Cameron speech: Comment

Cameron speech: Comment

Cameron speech: Comment

He’ll never fail at this type of stuff, but you can see chinks in the armour.

David Cameron is second only to Tony Blair at making conference speeches. He can do relaxed and informal, he can do friendly and trustworthy, he can do sturdy and reliable. Today he was the statesman with a dash of brazen honesty.

He used a lectern, unlike last year’s walk-and-talk memory feat. He wore a dark blue suit. He smiled only at the start and the end, as he tried to put his arms around his wife in that painful, toe-curling way politicians now feel they must.

Journalists are usually given typed-up copies of the speech as the leader walks on stage. During Nick Clegg’s speech to the Lib Dem conference I looked out for sections where he had to emphasise lines like “It has to stop” or “we have got to end this nonsense”. These are the sections which show your powers as an orator. Mr Clegg does not quite have it. He can convince, but he cannot stir the heart. Mr Cameron really does have it. His rhetorical touches, his sense of momentum and his timing are all impeccable.

So is his choice of attack. They say homeowners who use weapons against burglars are likely to find those weapons turned against them. So it is with Gordon Brown and Mr Cameron. That which the prime minister uses to attack the Tories is grabbed and used against him, often to great effect. Mr Cameron took the ‘novice’ line of Mr Brown’s speech and made him bleed with it. He used it to portray himself as a rebel, as anti-establishment. “If we listened to this argument about experience, we’d never change a government, ever,” he said.

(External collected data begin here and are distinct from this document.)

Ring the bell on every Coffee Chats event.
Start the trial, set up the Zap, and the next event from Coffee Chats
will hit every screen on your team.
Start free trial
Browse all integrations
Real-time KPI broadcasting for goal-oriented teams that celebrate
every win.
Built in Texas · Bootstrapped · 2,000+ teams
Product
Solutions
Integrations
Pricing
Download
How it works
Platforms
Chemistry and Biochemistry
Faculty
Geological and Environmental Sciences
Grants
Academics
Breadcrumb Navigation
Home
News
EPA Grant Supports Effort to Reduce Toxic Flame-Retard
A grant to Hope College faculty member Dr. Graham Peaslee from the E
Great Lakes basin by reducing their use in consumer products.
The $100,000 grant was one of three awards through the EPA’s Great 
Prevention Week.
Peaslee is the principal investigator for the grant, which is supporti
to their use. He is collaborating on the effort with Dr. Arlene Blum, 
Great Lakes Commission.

By defining the speech as statesman-like but simultaneously embracing this notion of representing change Mr Cameron managed to be all things to all people. He was exciting, but safe. Revolutionary, but conservative. And all the while he employed his trademark down-at-home charm to brilliant effect. In one section, he told delegates he had written to the health secretary, Alan Johnson, after learning of a man whose wife died, “robbed of her dignity”, by a hospital infection. Mr Johnson’s reply was filled with exactly the kind of bureaucrat-speak people have come to detest from government ministers, describing in cold terms the various complaint procedures available.

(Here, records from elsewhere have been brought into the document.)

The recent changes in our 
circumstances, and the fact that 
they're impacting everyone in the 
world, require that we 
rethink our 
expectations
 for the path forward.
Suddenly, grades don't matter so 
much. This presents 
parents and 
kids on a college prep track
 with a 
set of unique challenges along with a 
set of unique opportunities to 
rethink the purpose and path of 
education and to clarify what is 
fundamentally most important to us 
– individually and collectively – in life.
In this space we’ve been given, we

Mr Cameron quoted his letter: “A complaints procedure has been established for the NHS to resolve concern. Each hospital and Primary Care Trust has a Patient Advice and Liaison Service to support people who wish to make a complaint. There is also an Independent Complaints Advocacy Service.”

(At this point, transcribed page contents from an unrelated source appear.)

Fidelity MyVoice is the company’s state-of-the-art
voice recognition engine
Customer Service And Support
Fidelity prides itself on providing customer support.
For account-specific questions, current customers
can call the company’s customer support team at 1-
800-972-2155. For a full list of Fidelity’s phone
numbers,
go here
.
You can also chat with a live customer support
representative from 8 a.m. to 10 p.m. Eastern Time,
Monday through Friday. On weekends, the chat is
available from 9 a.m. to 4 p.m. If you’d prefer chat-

And then he gave his response: “A Healthcare Commission. A Health Service Ombudsman. A Patient Advice and Liaison Service. An Independent Complaints Advocacy Service. Four ways to make a complaint but not one way for my constituent’s wife to die with dignity.” It was simply devastating. Mr Cameron was the man of the people, filled with indignation against a government that had simply lost touch.

But there is weakness here. The public are prone to relying on experience during times of crisis. We are now without doubt in a time of crisis, and if the public are given the option of experience over youth and radicalism, they may still opt for the former.

How far that affects Mr Cameron’s electoral performance will depend on the extent to which economic issues still govern the front pages in 2010. He had better pray they do not, because after a week of attempting to repair their image on the issue, the Conservatives have failed to make a convincing case for their argument. You could almost see them holding their noses when they had to make the mandatory attacks on City bankers. And today there was ample evidence the Conservatives are on the wrong side of the argument when it comes to the financial downturn.

The first hint came during a section on ‘supporting entrepreneurs’. Mr Cameron put great emphasis on the Conservative policy of cutting corporation tax by three pence. It’s a foundation stone of Tory thought. The best way to improve the economy is to set business free. But right or wrong – and it’s usually wrong – the policy is against the public mood. The public are now suspicious of the rich, and angry at the different rules applied to corporations and speculators. As the economic situation gets worse, questions are raised about income distribution and corporate influence. A section on cutting government debt by “reforming inefficient public services” had similar Thatcher-era overtones.

The Conservatives privately admit they are on the wrong side of this. Their policy has been to make the occasional – and highly resented – attack on ‘greedy bankers’ and then to keep as quiet about their real opinions on the issue as possible. In today’s speech, it was studiously tidied under the carpet. It won’t be that way forever.

Mr Cameron can pull this stuff off almost effortlessly, but lingering doubts about Conservative performance on the economy remain. Today’s speech was excellent and the conference in general succeeded in walking that fine line between optimism and seriousness. But Conservative planners’ greatest hope would have been to fundamentally change the public’s attitude towards them on economic issues. In that, both the speech and the conference failed.